Broad-based decline in regional business activity in October
All 12 monitored UK regions and nations record lower business activity
Rates of job creation generally slow amid darkening business outlook
Firms in majority of regions see slower, albeit still sharp, rises in costs
The downturn in UK economic activity broadened to encompass all regions and nations in October, latest Regional PMI® data from NatWest showed. Soaring inflation and heightened levels of uncertainty served to dampen demand, despite the survey indicating some easing of price pressures. With businesses generally becoming less optimistic about growth prospects, rates of job creation slowed in most areas.
The PMI Business Activity Index is the first fact-based indicator of regional economic health published each month, tracking the monthly change in the output of goods and services across the private sector.
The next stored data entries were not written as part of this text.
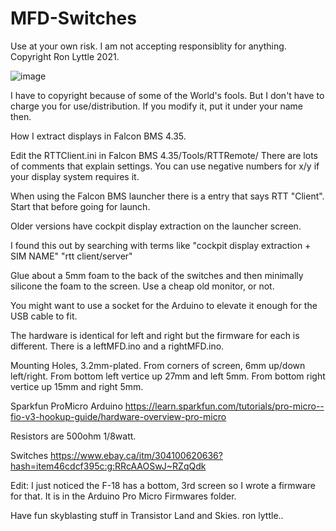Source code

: # MFD-Switches
Use at your own risk.
I am not accepting responsiblity for anything.
Copyright Ron Lyttle 2021.

![image](https://user-images.githubusercontent.com/92828067/138260561-ed4feac7-6325-425e-8fc1-c91866c62b64.png)

I have to copyright because of some of the World's fools.
But I don't have to charge you for use/distribution.
If you modify it, put it under your name then.

How I extract displays in Falcon BMS 4.35.

Edit the RTTClient.ini in Falcon BMS 4.35/Tools/RTTRemote/
There are lots of comments that explain settings.
You can use negative numbers for x/y if your display system requires it.

When using the Falcon BMS launcher there is a entry that  says RTT "Client". Start
that before going for launch.

Older versions have cockpit display extraction on the launcher screen.

I found this out by searching with terms like "cockpit display extraction + SIM NAME" 
"rtt client/server"

Glue about a 5mm foam to the back of the switches and then minimally silicone the foam to the screen.
Use a cheap old monitor, or not.

You might want to use a socket for the Arduino to elevate it enough for the USB cable to fit.

The hardware is identical for left and right but the firmware for each is different. There is a
leftMFD.ino and a rightMFD.ino.

Mounting Holes, 3.2mm-plated.
From corners of screen, 6mm up/down left/right. 
From bottom left vertice up 27mm and left 5mm.
From bottom right vertice up 15mm and right 5mm.

Sparkfun ProMicro Arduino
https://learn.sparkfun.com/tutorials/pro-micro--fio-v3-hookup-guide/hardware-overview-pro-micro

Resistors are 500ohm 1/8watt.

Switches
https://www.ebay.ca/itm/304100620636?hash=item46cdcf395c:g:RRcAAOSwJ~RZqQdk

Edit: I just noticed the F-18 has a bottom, 3rd screen so I wrote a firmware for that. It is
in the Arduino Pro Micro Firmwares folder.



Have fun skyblasting stuff in Transistor Land and Skies.
ron lyttle..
A reading above 50 signals growth, and the further above the 50 level the faster the expansion signalled.
October saw a fall in business activity across all 12 monitored regions, the first time this has been the case since the third national lockdown in January 2021. The South West posted the steepest decline (index at 42.3), followed by Northern Ireland* (44.4) and the North East (45.7) respectively. London's decline in activity was only marginal (49.7), but nonetheless its first for over a year-and-a-half.
Latest data showed a general weakening of demand conditions across the UK in October, as evidenced by a broad-based decline in inflows of new work. Northern Ireland recorded the most marked fall, its steepest since January 2021, followed by the North East. London and the West Midlands saw demand fall the least, with the latter recording a slower rate of decline than in September.
Each region saw further strong upward pressure on business costs in October, with rates of input price inflation remaining well above their historical series averages. Operating expenses rose more slowly than in September in the majority of cases, however, including in the South West, which saw the weakest overall increase. Firms in Northern Ireland noted the steepest rise.
As was the case with input costs, prices charged rose sharply across all areas of the UK at the start of the fourth quarter, but rates of increase generally eased further from their recent peaks. Wales was one of the exceptions (along with Scotland), recording a slightly faster rise in output prices and thereby remaining at the top of the rankings.
Employment continued to rise across almost every UK region and nation during October, the only exception being the North East where workforce numbers decreased for a fifth successive month. However, in most cases, rates of job creation slowed. This included the South East – the region at the top of the rankings for employment growth.
There were mixed trends in backlogs of work by region in October, hinting at varying degrees of pressure on business capacity. Four of the 12 monitored areas recorded higher levels of outstanding business. This included London, where the rate of accumulation remained solid. At the other end of the scale, Northern Ireland, Wales and Scotland noted steep declines.
Business expectations, although often still positive, weakened in most cases in October. Firms in Northern Ireland and the North East even noted increased pessimism towards the outlook. Business confidence in the South West was unchanged from September's record low, while Scotland went against the broader trend and registered the strongest optimism for three months.
* PMI survey coverage in Northern Ireland includes construction and retail, as well as manufacturing and services.
Sebastian Burnside, NatWest Chief Economist, commented:
"The UK's economic downturn reached an unwelcome milestone in October, with latest NatWest PMI data showing a reduction in business activity across all 12 regions and nations monitored by the survey – the first time this has been the case since January 2021.
"What's more, when it comes to prospects for the coming year, business confidence is at historically low levels across the board, which bodes ill for future investment and job creation, among other things.
“Regional labour markets continued to show resilience during October. That said, there were yet more signs that conditions have begun to cool, with falling levels of activity and a gloomy economic outlook causing firms take a more cautious approach to hiring. Of the 11 regions that recorded a rise in employment in October, eight saw a slower rate of job creation, while there was a further decrease in employment in the North East.
"Sharply rising costs remain a key challenge for businesses throughout the UK. Firms' input prices – and indeed their output prices – rose at a slower rate in most regions in October, but inflationary pressures remain stubbornly high and point to the prospect of further interest rate hikes and, thereby, a further squeeze on demand."